* [Task requirements]
Please give back each entry below unaltered, leaving the pictures out.

─── Raw data

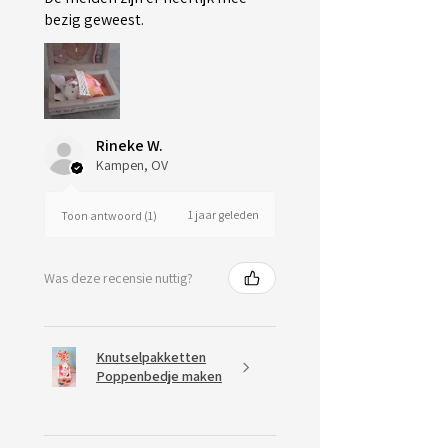
bezig geweest.
Rineke W.
Kampen, OV
1 jaar geleden
Toon antwoord (1)
Was deze recensie nuttig?
Knutselpakketten
Poppenbedje maken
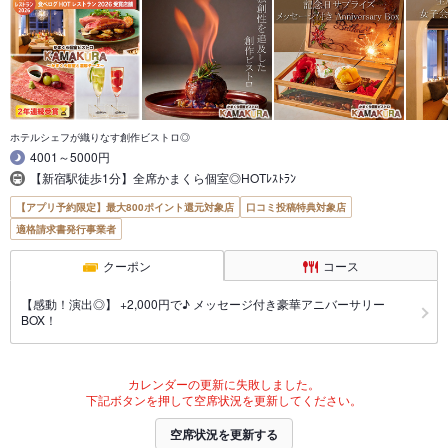
ホテルシェフが織りなす創作ビストロ◎
4001～5000円
【新宿駅徒歩1分】全席かまくら個室◎HOTﾚｽﾄﾗﾝ
【アプリ予約限定】最大800ポイント還元対象店
口コミ投稿特典対象店
適格請求書発行事業者
クーポン
コース
【感動！演出◎】 +2,000円で♪ メッセージ付き豪華アニバーサリー
BOX！
カレンダーの更新に失敗しました。
下記ボタンを押して空席状況を更新してください。
空席状況を更新する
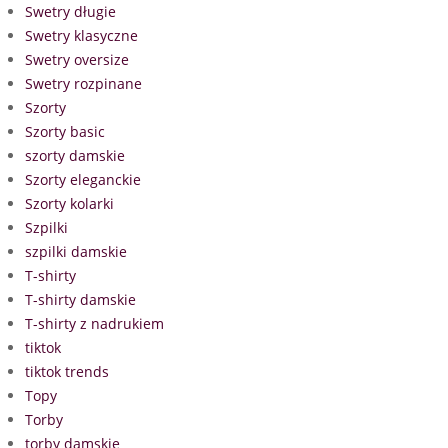
Swetry długie
Swetry klasyczne
Swetry oversize
Swetry rozpinane
Szorty
Szorty basic
szorty damskie
Szorty eleganckie
Szorty kolarki
Szpilki
szpilki damskie
T-shirty
T-shirty damskie
T-shirty z nadrukiem
tiktok
tiktok trends
Topy
Torby
torby damskie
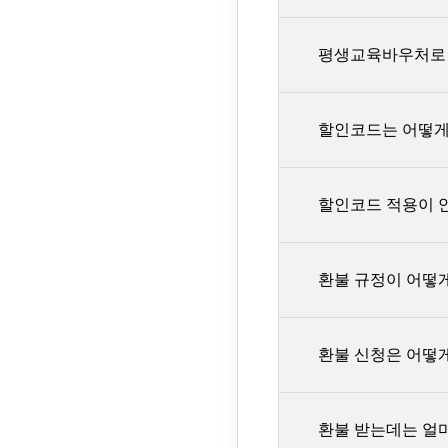
홈페이지 로그인 후
평생교육바우처로 
네. 가능합니다. 페
스터디파이 카카오
할인코드는 어떻게
안내드립니다. 페이
적용하여 처리합니다
네,
2021년 8월 
단, 조건부 수강료
할인코드 적용이 
결제 전
[여기]
에서
할인코드는 스터디파
환불 규정이 어떻
[사용 방법]
구매페이지 내 “할
할인코드 적용이 되
할인코드의 할인금
환불 신청은 어떻
할인코드 사
1인 사용 
[유의사항]
구매 후 7일 이내
가능횟수를 
*다른 할인코드와 
환불 받는데는 얼
*할인코드는 결제 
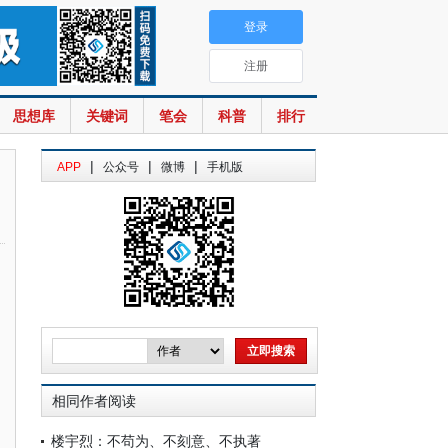
登录
注册
思想库
关键词
笔会
科普
排行
|
|
|
APP
公众号
微博
手机版
相同作者阅读
楼宇烈：不苟为、不刻意、不执著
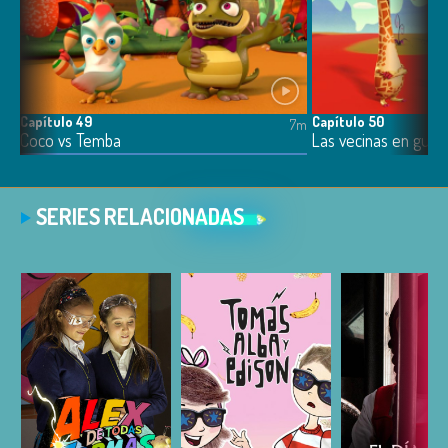
Capítulo 49
Capítulo 50
7m
7m
Coco vs Temba
Las vecinas en guer
SERIES RELACIONADAS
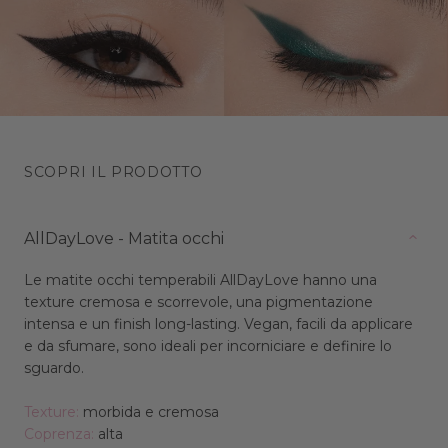
SCOPRI IL PRODOTTO
AllDayLove - Matita occhi
Le matite occhi temperabili AllDayLove hanno una
texture cremosa e scorrevole, una pigmentazione
intensa e un finish long-lasting. Vegan, facili da applicare
e da sfumare, sono ideali per incorniciare e definire lo
sguardo.
Texture:
morbida e cremosa
Coprenza:
alta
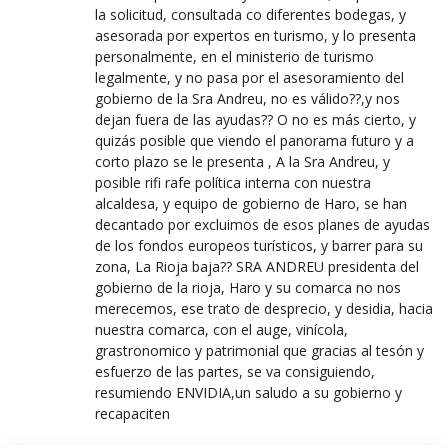
la solicitud, consultada co diferentes bodegas, y
asesorada por expertos en turismo, y lo presenta
personalmente, en el ministerio de turismo
legalmente, y no pasa por el asesoramiento del
gobierno de la Sra Andreu, no es válido??,y nos
dejan fuera de las ayudas?? O no es más cierto, y
quizás posible que viendo el panorama futuro y a
corto plazo se le presenta , A la Sra Andreu, y
posible rifi rafe política interna con nuestra
alcaldesa, y equipo de gobierno de Haro, se han
decantado por excluimos de esos planes de ayudas
de los fondos europeos turísticos, y barrer para su
zona, La Rioja baja?? SRA ANDREU presidenta del
gobierno de la rioja, Haro y su comarca no nos
merecemos, ese trato de desprecio, y desidia, hacia
nuestra comarca, con el auge, vinícola,
grastronomico y patrimonial que gracias al tesón y
esfuerzo de las partes, se va consiguiendo,
resumiendo ENVIDIA,un saludo a su gobierno y
recapaciten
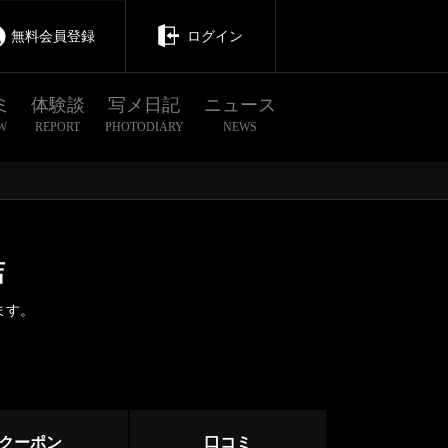
無料会員登録
ログイン
ミ
体験談
写メ日記
ニュース
W
REPORT
PHOTODIARY
NEWS
店
ます。
茨城
栃木
群馬
群馬その他
クーポン
口コミ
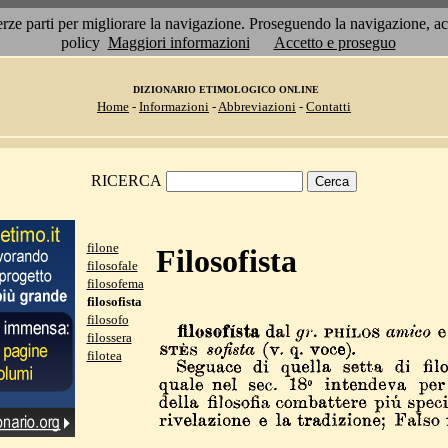
 terze parti per migliorare la navigazione. Proseguendo la navigazione, 
policy
Maggiori informazioni
Accetto e proseguo
DIZIONARIO ETIMOLOGICO ONLINE
Home
-
Informazioni
-
Abbreviazioni
-
Contatti
RICERCA
filone
Filosofista
filosofale
filosofema
filosofista
filosofo
filossera
filotea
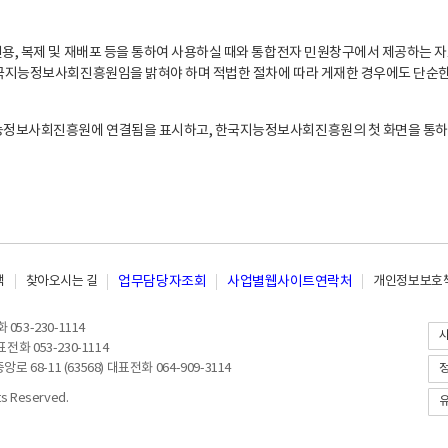
, 복제 및 재배포 등을 통하여 사용하실 때와 통합전자 민원창구에서 제공하는 자
지능정보사회진흥원임을 밝혀야 하며 적법한 절차에 따라 게재한 경우에도 단순한 
능정보사회진흥원에 연결됨을 표시하고, 한국지능정보사회진흥원의 첫 화면을 통하
책
찾아오시는 길
업무담당자조회
사업별웹사이트연락처
개인정보보호책
053-230-1114
전화 053-230-1114
8-11 (63568) 대표전화 064-909-3114
 Reserved.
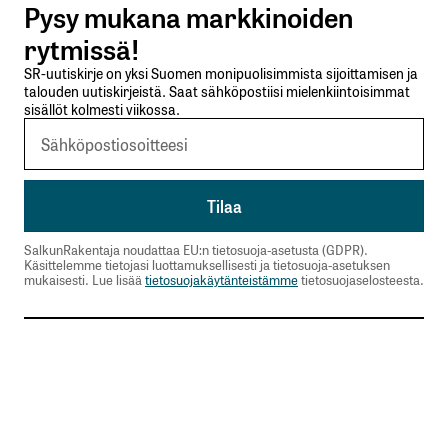
Pysy mukana markkinoiden
Lähetä kommentti
rytmissä!
SR-uutiskirje on yksi Suomen monipuolisimmista sijoittamisen ja
talouden uutiskirjeistä. Saat sähköpostiisi mielenkiintoisimmat
sisällöt kolmesti viikossa.
SalkunRakentaja noudattaa EU:n tietosuoja-asetusta (GDPR).
Käsittelemme tietojasi luottamuksellisesti ja tietosuoja-asetuksen
mukaisesti. Lue lisää
tietosuojakäytänteistämme
tietosuojaselosteesta.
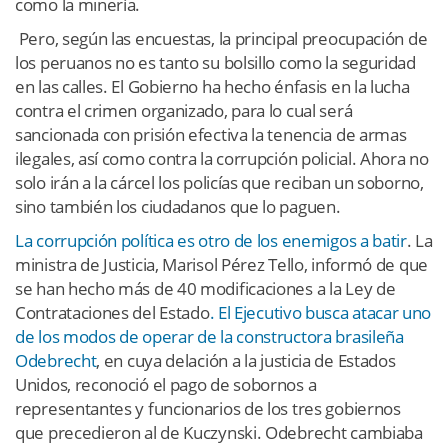
como la minería.
Pero, según las encuestas, la principal preocupación de
los peruanos no es tanto su bolsillo como la seguridad
en las calles. El Gobierno ha hecho énfasis en la lucha
contra el crimen organizado, para lo cual será
sancionada con prisión efectiva la tenencia de armas
ilegales, así como contra la corrupción policial. Ahora no
solo irán a la cárcel los policías que reciban un soborno,
sino también los ciudadanos que lo paguen.
La corrupción política es otro de los enemigos a batir
. La
ministra de Justicia, Marisol Pérez Tello, informó de que
se han hecho más de 40 modificaciones a la Ley de
Contrataciones del Estado
. El Ejecutivo busca atacar uno
de los modos de operar de la constructora brasileña
Odebrecht
, en cuya delación a la justicia de Estados
Unidos, reconoció el pago de sobornos a
representantes y funcionarios de los tres gobiernos
que precedieron al de Kuczynski. Odebrecht cambiaba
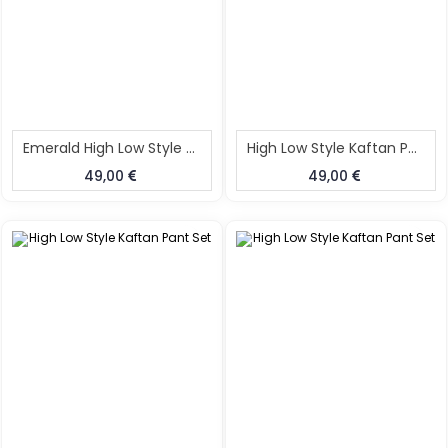
Emerald High Low Style Kaftan Pant Set
High Low Style Kaftan Pant Set
49,00
49,00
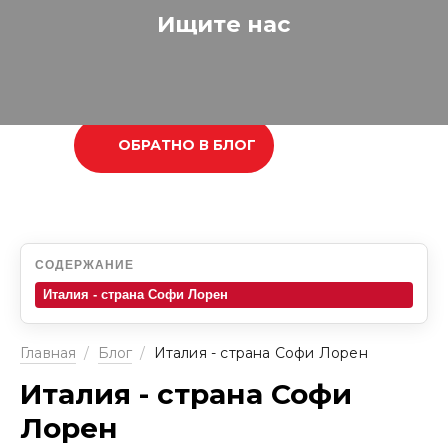
Ищите нас
ОБРАТНО В БЛОГ
СОДЕРЖАНИЕ
Италия - страна Софи Лорен
Главная
/
Блог
/
Италия - страна Софи Лорен
Италия - страна Софи
Лорен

──────

* [Written solution]
bezig geweest.
Rineke W.
Kampen, OV
1 jaar geleden
Toon antwoord (1)
Was deze recensie nuttig?
Knutselpakketten
Poppenbedje maken
ホテルシェフが織りなす創作ビストロ◎
4001～5000円
【新宿駅徒歩1分】全席かまくら個室◎HOTﾚｽﾄﾗﾝ
【アプリ予約限定】最大800ポイント還元対象店
口コミ投稿特典対象店
適格請求書発行事業者
クーポン
コース
【感動！演出◎】 +2,000円で♪ メッセージ付き豪華アニバーサリー
BOX！
カレンダーの更新に失敗しました。
下記ボタンを押して空席状況を更新してください。
空席状況を更新する
Swetry długie
Swetry klasyczne
Swetry oversize
Swetry rozpinane
Szorty
Szorty basic
szorty damskie
Szorty eleganckie
Szorty kolarki
Szpilki
szpilki damskie
T-shirty
T-shirty damskie
T-shirty z nadrukiem
tiktok
tiktok trends
Topy
Torby
torby damskie
홈페이지 로그인 후
평생교육바우처로 
네. 가능합니다. 페
스터디파이 카카오
할인코드는 어떻게
안내드립니다. 페이
적용하여 처리합니다
네,
2021년 8월 
단, 조건부 수강료
할인코드 적용이 
결제 전
[여기]
에서
할인코드는 스터디파
환불 규정이 어떻
[사용 방법]
구매페이지 내 “할
할인코드 적용이 되
할인코드의 할인금
환불 신청은 어떻
할인코드 사
1인 사용 
[유의사항]
구매 후 7일 이내
가능횟수를 
*다른 할인코드와 
환불 받는데는 얼
*할인코드는 결제 
登录
注册
思想库
关键词
笔会
科普
排行
|
|
|
APP
公众号
微博
手机版
相同作者阅读
楼宇烈：不苟为、不刻意、不执著
Capítulo 49
Capítulo 50
7m
7m
Coco vs Temba
Las vecinas en guer
SERIES RELACIONADAS
SCOPRI IL PRODOTTO
AllDayLove - Matita occhi
Le matite occhi temperabili AllDayLove hanno una
texture cremosa e scorrevole, una pigmentazione
intensa e un finish long-lasting. Vegan, facili da applicare
e da sfumare, sono ideali per incorniciare e definire lo
sguardo.
Texture:
morbida e cremosa
Coprenza:
alta
la solicitud, consultada co diferentes bodegas, y
asesorada por expertos en turismo, y lo presenta
personalmente, en el ministerio de turismo
legalmente, y no pasa por el asesoramiento del
gobierno de la Sra Andreu, no es válido??,y nos
dejan fuera de las ayudas?? O no es más cierto, y
quizás posible que viendo el panorama futuro y a
corto plazo se le presenta , A la Sra Andreu, y
posible rifi rafe política interna con nuestra
alcaldesa, y equipo de gobierno de Haro, se han
decantado por excluimos de esos planes de ayudas
de los fondos europeos turísticos, y barrer para su
zona, La Rioja baja?? SRA ANDREU presidenta del
gobierno de la rioja, Haro y su comarca no nos
merecemos, ese trato de desprecio, y desidia, hacia
nuestra comarca, con el auge, vinícola,
grastronomico y patrimonial que gracias al tesón y
esfuerzo de las partes, se va consiguiendo,
resumiendo ENVIDIA,un saludo a su gobierno y
recapaciten
無料会員登録
ログイン
ミ
体験談
写メ日記
ニュース
W
REPORT
PHOTODIARY
NEWS
店
ます。
茨城
栃木
群馬
群馬その他
クーポン
口コミ
 terze parti per migliorare la navigazione. Proseguendo la navigazione, 
policy
Maggiori informazioni
Accetto e proseguo
DIZIONARIO ETIMOLOGICO ONLINE
Home
-
Informazioni
-
Abbreviazioni
-
Contatti
RICERCA
filone
Filosofista
filosofale
filosofema
filosofista
filosofo
filossera
filotea
, 복제 및 재배포 등을 통하여 사용하실 때와 통합전자 민원창구에서 제공하는 자
지능정보사회진흥원임을 밝혀야 하며 적법한 절차에 따라 게재한 경우에도 단순한 
능정보사회진흥원에 연결됨을 표시하고, 한국지능정보사회진흥원의 첫 화면을 통하
책
찾아오시는 길
업무담당자조회
사업별웹사이트연락처
개인정보보호책
053-230-1114
전화 053-230-1114
8-11 (63568) 대표전화 064-909-3114
 Reserved.
Pysy mukana markkinoiden
Lähetä kommentti
rytmissä!
SR-uutiskirje on yksi Suomen monipuolisimmista sijoittamisen ja
talouden uutiskirjeistä. Saat sähköpostiisi mielenkiintoisimmat
sisällöt kolmesti viikossa.
SalkunRakentaja noudattaa EU:n tietosuoja-asetusta (GDPR).
Käsittelemme tietojasi luottamuksellisesti ja tietosuoja-asetuksen
mukaisesti. Lue lisää
tietosuojakäytänteistämme
tietosuojaselosteesta.
como la minería.
Pero, según las encuestas, la principal preocupación de
los peruanos no es tanto su bolsillo como la seguridad
en las calles. El Gobierno ha hecho énfasis en la lucha
contra el crimen organizado, para lo cual será
sancionada con prisión efectiva la tenencia de armas
ilegales, así como contra la corrupción policial. Ahora no
solo irán a la cárcel los policías que reciban un soborno,
sino también los ciudadanos que lo paguen.
La corrupción política es otro de los enemigos a batir
. La
ministra de Justicia, Marisol Pérez Tello, informó de que
se han hecho más de 40 modificaciones a la Ley de
Contrataciones del Estado
. El Ejecutivo busca atacar uno
de los modos de operar de la constructora brasileña
Odebrecht
, en cuya delación a la justicia de Estados
Unidos, reconoció el pago de sobornos a
representantes y funcionarios de los tres gobiernos
que precedieron al de Kuczynski. Odebrecht cambiaba
Emerald High Low Style Kaftan Pant Set
High Low Style Kaftan Pant Set
49,00
49,00
Ищите нас
ОБРАТНО В БЛОГ
СОДЕРЖАНИЕ
Италия - страна Софи Лорен
Главная
/
Блог
/
Италия - страна Софи Лорен
Италия - страна Софи
Лорен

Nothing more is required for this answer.